Navy permit proposal draws public scrutiny

Recent federal legislation will phase out the military’s use of firefighting agents that use a toxic family of chemicals, but there are Whidbey residents using wells or living near groundwater that has already been contaminated who aren’t sure what will be done to help.

Last week’s passage of the National Defense Authorization Act bans the use agents containing per- and poly-fluorinated alkyl substances, called PFAS, on bases by 2024. However, the bill left the House-Senate committee without its proposed provisions to increase the Environmental Protection Agency’s oversight, set nationwide safety standards and require contaminated sites across the country be cleaned.

On Whidbey, at least 15 wells have been found since 2016 with the compounds present exceeding the EPA’s lifetime health advisory level. The most recent discovery of the chemicals occurred in surface water near the Ault Field base of Naval Air Station Whidbey Island, spawning environmental and agricultural concerns.

The chemicals have been linked to health issues related to development, reproductive health, liver and kidney complications and cancer, according to the EPA. The compounds also persist in the body; The half-life of one form of PFAS can be up to 8.5 years, according to the U.S. National Health and Nutrition Examination Survey.

Four wells adjacent to the contaminated creek, known as Clover Valley Creek, have also shown detectable levels of the compounds, but at levels lower than the lifetime advisory limit, according to Navy officials.

Local activist Rick Abraham is attempting to pressure the Navy to do more to help the people with contaminated drinking water and to clean up the nearby surface water.

In October 2018, personnel on base discovered the presence of two types of PFAS in Clover Valley Creek.
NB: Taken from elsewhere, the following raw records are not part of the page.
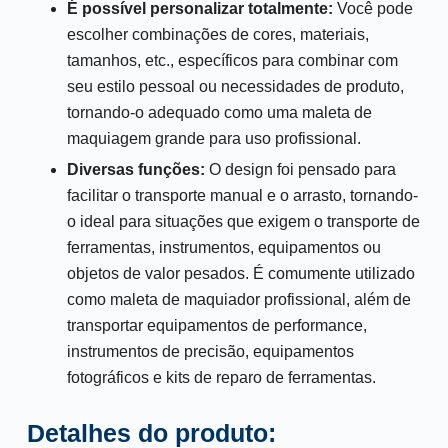
É possível personalizar totalmente:
Você pode
escolher combinações de cores, materiais,
tamanhos, etc., específicos para combinar com
seu estilo pessoal ou necessidades de produto,
tornando-o adequado como uma maleta de
maquiagem grande para uso profissional.
Diversas funções:
O design foi pensado para
facilitar o transporte manual e o arrasto, tornando-
o ideal para situações que exigem o transporte de
ferramentas, instrumentos, equipamentos ou
objetos de valor pesados. É comumente utilizado
como maleta de maquiador profissional, além de
transportar equipamentos de performance,
instrumentos de precisão, equipamentos
fotográficos e kits de reparo de ferramentas.
Detalhes do produto: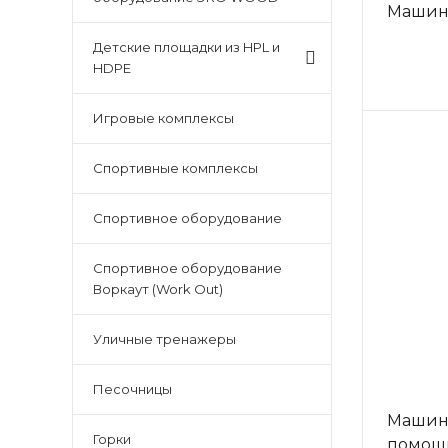
Машин
Детские площадки из HPL и
HDPE
Игровые комплексы
Спортивные комплексы
Спортивное оборудование
Спортивное оборудование
Воркаут (Work Out)
Уличные тренажеры
Песочницы
Машин
Горки
помощ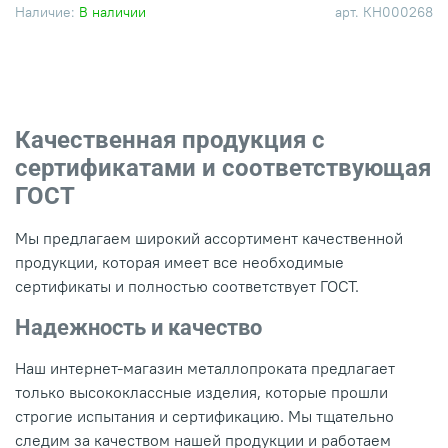
Наличие:
В наличии
арт.
КН000268
Качественная продукция с
сертификатами и соответствующая
ГОСТ
Мы предлагаем широкий ассортимент качественной
продукции, которая имеет все необходимые
сертификаты и полностью соответствует ГОСТ.
Надежность и качество
Наш интернет-магазин металлопроката предлагает
только высококлассные изделия, которые прошли
строгие испытания и сертификацию. Мы тщательно
следим за качеством нашей продукции и работаем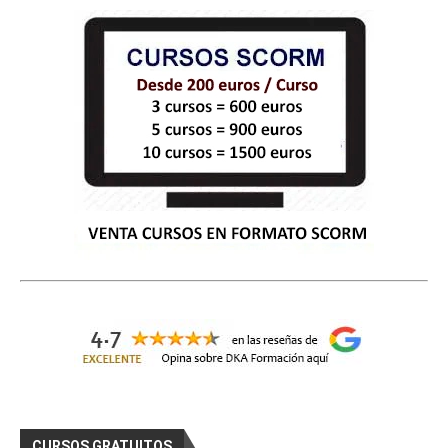
CURSOS GRATUITOS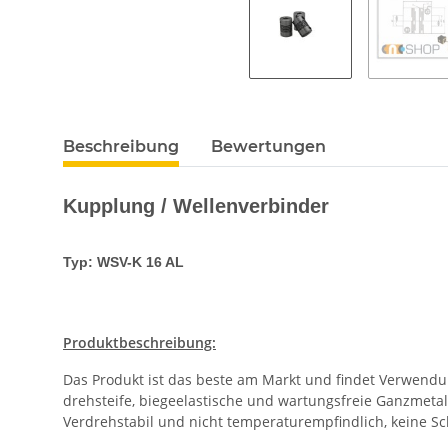
Beschreibung
Bewertungen
Kupplung / Wellenverbinder
Typ: WSV-K 16 AL
Produktbeschreibung:
Das Produkt ist das beste am Markt und findet Verwendun
drehsteife, biegeelastische und wartungsfreie Ganzmeta
Verdrehstabil und nicht temperaturempfindlich, keine 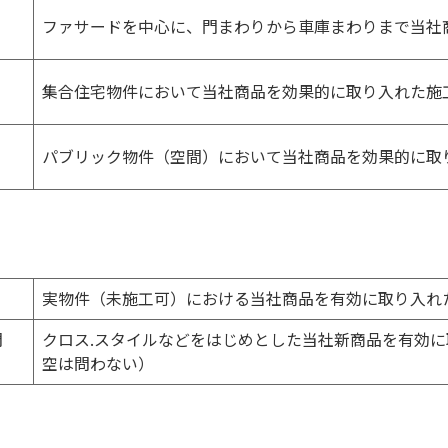
ファサードを中心に、門まわりから車庫まわりまで当社
集合住宅物件において当社商品を効果的に取り入れた施
パブリック物件（空間）において当社商品を効果的に取
実物件（未施工可）における当社商品を有効に取り入れ
門
クロス.スタイルなどをはじめとした当社新商品を有効
空は問わない）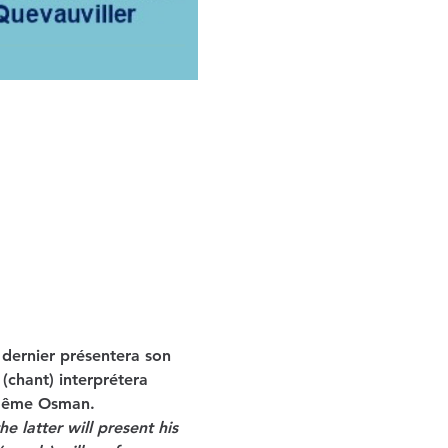
 dernier présentera son 
chant) interprétera 
 même Osman.
 latter will present his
The base had sent monthly surface water sampling results from the creek, as required under its permit for industrial stormwater discharges, according to base public affairs officer Thomas Mills.

The air station currently has a new proposed stormwater permit that would require a comprehensive management plan to limit pollutants. Although other officials within the EPA had known, the writers of the draft permit were unaware of PFAS contamination, said agency spokesperson Bill Dunbar.

Abraham and other members of the public who submitted comments on the draft permit made the permit writers aware of the surface water contamination, Dunbar said.

In light of the new information, agency officials are reviewing comments and considering issuing a new permit, he said. He estimated a decision will be made sometime in January.

Since the discovery, base officials said, there have been a number of steps taken to mitigate the problem. The Navy repaired a section of storm drain where the chemicals had first been discovered, and the levels have declined significantly in the area of the repaired pipe, Mills said.

The air station is in the process of installing groundwater monitoring wells to investigate contaminated locations under the air field and contracted more than $600,000 for work in 2020 to assess and repair other areas of the storm lines, he said.

Drinking water sampling takes place biannually for wells that tested above the EPA’s health advisory. However, Abraham argues the department should take action at lower levels. Other states have tighter restrictions on the compounds, and the updated defense authorization act requires the military to abide by those standards when they are more stringent than federal standards.

Abraham said in his discussions with people who live near the creek, he’s learned there hasn’t been the most efficient communication from the Navy. Several of those people, some of whom use the creek for agriculture, found out about the contamination through an article in the Whidbey News-Times, he said.

North Whidbey resident Tim Verschuyl said he learned of the contamination from Abraham and the newspaper. He’s concerned because tidal flow brings the Dugualla Bay’s water to shoreline near his well intake.

Navy officials said that while sampling took place, residents were notified within 24 hours of receiving preliminary results. Result letters were sent once the samples were validated.

PFOA and PFOS are the only types of the chemicals that have EPA guidelines.

One local environmental group is also concerned about the impact the contaminated creek might have on salmon habitat. The water flows off base into Dugualla Bay and Straight of Juan de Fuca.

Steve Erickson of the Whidbey Environmental Action Network wrote to EPA officials regarding his concerns about marine life in the area.

“Chemicals within this family are known to have impacts on some vertebrates that are consistent with the reproductive (and other) problems experienced by Endangered Species Act listed Southern Resident Orca,” Erickson wrote.

Residents using wells around Ault Field with higher levels are currently on bottled water provided by the Navy. The Town of Coupeville recently became the beneficiary of two large granular activated carbon filtration systems, which were paid for and installed by the Navy to eliminate PFAS from the town’s water.

Coupeville’s water did not meet the health advisory limit.

Abraham questions why the situations are being treated differently.

“We don’t know all the answers,” he said. “But there is enough information and studies out there that we need to protect people.”